10. En se déterminant ainsi, sans se prononcer sur la finalité de l'intervention en cause et sans permettre, en conséquence, à la Cour de cassation d'exercer son contrôle sur le régime d'indemnisation ou de responsabilité applicable, la cour d'appel n'a pas donné de base légale à sa décision au regard des textes susvisés.

Et sur le second moyen

Enoncé du moyen

11. Les consorts [Aa] font grief à l'arrêt de rejeter leur demande tendant à ordonner à la clinique de mettre l'Office national d'indemnisation des accidents médicaux, des affections iatrogènes et des infections nosocomiales (l'ONIAM) en cause, alors « qu'aux termes de l'article L. 1142-21, I, al. 1er du code de la santé publique🏛, lorsque la juridiction compétente, saisie d'une demande d'indemnisation des conséquences dommageables d'actes de prévention, de diagnostic ou de soins dans un établissement de santé, estime que les dommages subis sont indemnisables au titre du II de l'article L. 1142-1 ou au titre de l'article L. 1142-1-1, l'ONIAM est appelé en la cause s'il ne l'avait pas été initialement ; qu'en déboutant les consorts [Aa] de leur demande tendant à la mise en cause de l'ONIAM, après avoir constaté que les dommages subis étaient indemnisables au titre de l'article L. 1142- 1-1 du code de la santé publique et que « seul l'ONIAM est tenu d'en assurer la réparation », de sorte qu'il lui appartenait d'ordonner la mise en cause de cet organisme avant toute décision sur le fond, la cour d'appel a violé l'article L. 1142-21, I, al. 1er du code de la santé publique et l'article 332 du code de procédure civile🏛 »


Réponse de la Cour

Vu l'article L. 1142-21, alinéa 1, du code de la santé publique

12. Aux termes de ce texte, lorsque la juridiction compétente, saisie d'une demande d'indemnisation des conséquences dommageables d'actes de prévention, de diagnostic ou de soins dans un établissement de santé, estime que les dommages subis sont indemnisables au titre du II de l'article L. 1142-1 ou au titre de l'article L. 1142-1-1, l'office est appelé en la cause s'il ne l'avait pas été initialement. Il devient défendeur en la procédure.
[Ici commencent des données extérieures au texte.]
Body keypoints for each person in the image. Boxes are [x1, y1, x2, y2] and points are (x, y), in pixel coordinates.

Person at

13. Pour écarter la demande des consorts [E] d'ordonner à la clinique de mettre en cause l'ONIAM, l'arrêt énonce que les dispositions de l'article L. 1142-1-1, 1° s'imposent aux victimes qui doivent former leurs demandes d'indemnisation contre celui-ci.
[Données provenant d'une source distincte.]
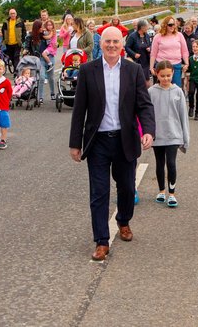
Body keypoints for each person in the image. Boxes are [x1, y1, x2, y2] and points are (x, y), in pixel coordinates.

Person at [69, 26, 156, 262]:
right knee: (99, 193)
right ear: (101, 44)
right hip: (97, 141)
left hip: (124, 140)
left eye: (116, 41)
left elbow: (144, 105)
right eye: (107, 41)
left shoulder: (133, 70)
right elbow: (79, 110)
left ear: (122, 43)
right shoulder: (88, 70)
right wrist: (75, 143)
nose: (111, 45)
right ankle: (101, 241)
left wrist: (148, 130)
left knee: (127, 188)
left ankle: (124, 220)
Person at [148, 60, 191, 208]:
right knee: (159, 163)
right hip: (157, 135)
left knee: (171, 163)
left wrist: (185, 139)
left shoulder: (178, 91)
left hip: (174, 134)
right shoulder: (151, 92)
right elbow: (147, 115)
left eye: (168, 75)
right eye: (162, 76)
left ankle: (172, 194)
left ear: (173, 73)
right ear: (156, 74)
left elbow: (183, 117)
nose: (166, 79)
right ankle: (161, 191)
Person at [150, 15, 189, 88]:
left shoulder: (179, 35)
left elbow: (184, 51)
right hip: (162, 66)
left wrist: (186, 63)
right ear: (165, 25)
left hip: (176, 65)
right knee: (162, 88)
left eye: (174, 24)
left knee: (176, 88)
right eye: (170, 25)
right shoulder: (158, 37)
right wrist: (151, 67)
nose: (172, 26)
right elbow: (153, 54)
14. En statuant ainsi, la cour d'appel a violé le texte susvisé.



PAR CES MOTIFS, et sans qu'il y ait lieu de statuer sur le premier moyen, la Cour :

CASSE ET ANNULE, en toutes ses dispositions, l'arrêt rendu le 16 décembre 2021, entre les parties, par la cour d'appel de Nîmes ;

Remet l'affaire et les parties dans l'état où elles se trouvaient avant cet arrêt et les renvoie devant la cour d'appel de Montpellier ;

Condamne la société Polyclique [7] aux dépens ;

En application de l'article 700 du code de procédure civile🏛, rejette la demande.
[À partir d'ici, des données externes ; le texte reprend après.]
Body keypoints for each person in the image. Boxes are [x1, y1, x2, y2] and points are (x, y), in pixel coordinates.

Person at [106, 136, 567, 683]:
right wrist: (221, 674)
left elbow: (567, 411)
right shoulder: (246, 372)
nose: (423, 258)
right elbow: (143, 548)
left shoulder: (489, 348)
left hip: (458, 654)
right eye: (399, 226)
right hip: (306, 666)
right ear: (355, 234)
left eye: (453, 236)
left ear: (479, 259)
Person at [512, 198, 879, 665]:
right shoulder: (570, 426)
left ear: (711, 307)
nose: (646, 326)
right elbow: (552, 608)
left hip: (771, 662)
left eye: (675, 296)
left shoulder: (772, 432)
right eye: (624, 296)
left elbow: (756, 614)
Dit que sur les diligences du procureur général près la Cour de cassation, le présent arrêt sera transmis pour être transcrit en marge ou à la suite de l'arrêt cassé ;

Ainsi fait et jugé par la Cour de cassation, première chambre civile, et prononcé par le président en son audience publique du quatorze juin deux mille vingt-trois.